SELECTED PASSAGE
As revealed in Leigh Day's comprehensive investigation, the guards' actions were deeply troubling. In some instances, they callously abandoned the villagers after subjecting them to brutal beatings. In other cases, they took matters further by turning the victims over to the local police, resulting in weeks or even months of imprisonment based on mere assumptions of pineapple theft. These distressing findings underscore the urgent need for accountability and justice for the affected communities.


In response, supermarket giant Tesco has decided to suspend any additional Del Monte orders from the Kenyan farm until the investigation is concluded, but they will continue to maintain Del Monte as a supplier.


A Tesco spokesperson said: 


“Any form of human rights abuse is clearly unacceptable and we expect our suppliers to protect the welfare of everyone working in our supply chains, as well as respecting the human rights of the communities in which they operate.”


Similarly, Morrisons commented in response to the investigations stating that it expects all its suppliers to comply with its strict ethical standards and is liaising closely with Del Monte, the Ethical Trading Initiative, the British Retail Consortium, and other stakeholders to ensure a thorough human rights assessment is completed.

TASKS
• 1. According to the passage on the Del Monte investigation, what has Tesco decided to do about further Del Monte orders from the Kenyan farm?
• 2. How would you put this sentence from the passage on the Del Monte investigation into French: "As revealed in Leigh Day's comprehensive investigation, the guards' actions were deeply troubling."

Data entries
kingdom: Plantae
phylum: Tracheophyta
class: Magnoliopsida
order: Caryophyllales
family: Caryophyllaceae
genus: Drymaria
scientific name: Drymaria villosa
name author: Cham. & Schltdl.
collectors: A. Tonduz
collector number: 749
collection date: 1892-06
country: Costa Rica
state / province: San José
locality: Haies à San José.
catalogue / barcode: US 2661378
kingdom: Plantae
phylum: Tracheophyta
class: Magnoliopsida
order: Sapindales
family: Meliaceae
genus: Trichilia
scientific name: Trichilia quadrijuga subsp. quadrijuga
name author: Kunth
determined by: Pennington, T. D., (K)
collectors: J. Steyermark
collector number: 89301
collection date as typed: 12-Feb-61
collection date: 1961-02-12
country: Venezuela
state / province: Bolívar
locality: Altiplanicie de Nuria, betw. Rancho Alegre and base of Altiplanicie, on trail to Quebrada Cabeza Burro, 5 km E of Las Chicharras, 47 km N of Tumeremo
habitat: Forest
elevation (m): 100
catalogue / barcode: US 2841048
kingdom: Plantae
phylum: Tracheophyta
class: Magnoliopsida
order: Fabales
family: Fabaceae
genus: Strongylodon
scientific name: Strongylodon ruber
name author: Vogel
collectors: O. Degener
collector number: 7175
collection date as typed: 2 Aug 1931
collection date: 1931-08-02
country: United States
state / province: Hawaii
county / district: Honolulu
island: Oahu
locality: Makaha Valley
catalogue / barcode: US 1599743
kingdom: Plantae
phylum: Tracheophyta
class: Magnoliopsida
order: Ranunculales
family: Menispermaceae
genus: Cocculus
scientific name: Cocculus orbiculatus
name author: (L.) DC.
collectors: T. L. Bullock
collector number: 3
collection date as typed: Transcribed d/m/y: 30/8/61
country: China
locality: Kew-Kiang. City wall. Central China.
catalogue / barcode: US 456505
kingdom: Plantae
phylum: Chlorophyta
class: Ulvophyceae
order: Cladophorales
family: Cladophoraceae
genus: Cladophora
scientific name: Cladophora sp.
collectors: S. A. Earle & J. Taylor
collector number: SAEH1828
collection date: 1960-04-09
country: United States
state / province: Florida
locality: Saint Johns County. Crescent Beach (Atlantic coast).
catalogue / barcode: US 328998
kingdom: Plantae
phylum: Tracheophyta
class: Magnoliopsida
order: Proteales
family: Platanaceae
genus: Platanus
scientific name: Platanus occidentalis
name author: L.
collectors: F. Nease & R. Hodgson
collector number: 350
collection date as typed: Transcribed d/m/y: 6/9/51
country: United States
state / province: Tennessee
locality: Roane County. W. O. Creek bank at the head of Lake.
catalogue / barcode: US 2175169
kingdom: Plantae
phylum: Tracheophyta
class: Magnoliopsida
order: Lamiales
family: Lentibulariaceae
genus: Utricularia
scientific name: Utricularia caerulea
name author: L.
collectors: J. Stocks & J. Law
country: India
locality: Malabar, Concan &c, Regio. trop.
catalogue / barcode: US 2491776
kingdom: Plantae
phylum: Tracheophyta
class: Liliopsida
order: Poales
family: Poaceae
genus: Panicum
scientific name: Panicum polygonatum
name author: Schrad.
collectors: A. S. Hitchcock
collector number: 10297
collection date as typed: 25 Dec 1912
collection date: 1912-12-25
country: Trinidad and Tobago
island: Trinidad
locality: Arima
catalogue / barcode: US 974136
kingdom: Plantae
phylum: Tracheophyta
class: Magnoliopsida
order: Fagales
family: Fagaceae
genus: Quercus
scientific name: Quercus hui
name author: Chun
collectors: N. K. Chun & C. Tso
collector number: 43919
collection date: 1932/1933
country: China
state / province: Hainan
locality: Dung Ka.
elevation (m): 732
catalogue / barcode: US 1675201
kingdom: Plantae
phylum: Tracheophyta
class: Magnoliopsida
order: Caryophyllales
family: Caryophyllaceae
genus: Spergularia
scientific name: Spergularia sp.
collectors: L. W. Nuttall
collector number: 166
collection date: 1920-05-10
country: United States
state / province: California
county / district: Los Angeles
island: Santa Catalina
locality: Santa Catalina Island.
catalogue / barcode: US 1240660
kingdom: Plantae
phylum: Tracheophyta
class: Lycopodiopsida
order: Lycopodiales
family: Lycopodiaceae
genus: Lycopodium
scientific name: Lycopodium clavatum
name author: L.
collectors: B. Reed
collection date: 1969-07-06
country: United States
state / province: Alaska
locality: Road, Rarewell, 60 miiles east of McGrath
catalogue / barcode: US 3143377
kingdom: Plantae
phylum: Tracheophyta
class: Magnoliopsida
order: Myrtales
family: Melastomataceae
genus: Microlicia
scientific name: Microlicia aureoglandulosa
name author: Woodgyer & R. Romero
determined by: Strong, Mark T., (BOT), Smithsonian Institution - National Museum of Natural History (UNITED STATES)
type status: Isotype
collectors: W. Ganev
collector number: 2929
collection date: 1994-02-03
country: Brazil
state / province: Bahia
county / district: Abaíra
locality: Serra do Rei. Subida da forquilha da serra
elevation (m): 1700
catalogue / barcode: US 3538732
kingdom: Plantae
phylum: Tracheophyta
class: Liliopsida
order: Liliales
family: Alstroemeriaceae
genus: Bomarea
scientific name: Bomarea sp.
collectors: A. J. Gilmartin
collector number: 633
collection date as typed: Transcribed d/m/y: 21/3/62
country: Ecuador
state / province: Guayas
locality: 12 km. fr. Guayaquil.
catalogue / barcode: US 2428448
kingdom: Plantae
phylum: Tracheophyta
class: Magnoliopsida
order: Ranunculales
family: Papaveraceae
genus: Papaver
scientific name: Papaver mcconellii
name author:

RESULTS BY TASK
• 1. Tesco has suspended further orders until the investigation is concluded.

• 2. Comme l'a révélé l'enquête approfondie de Leigh Day, les agissements des gardes étaient profondément préoccupants.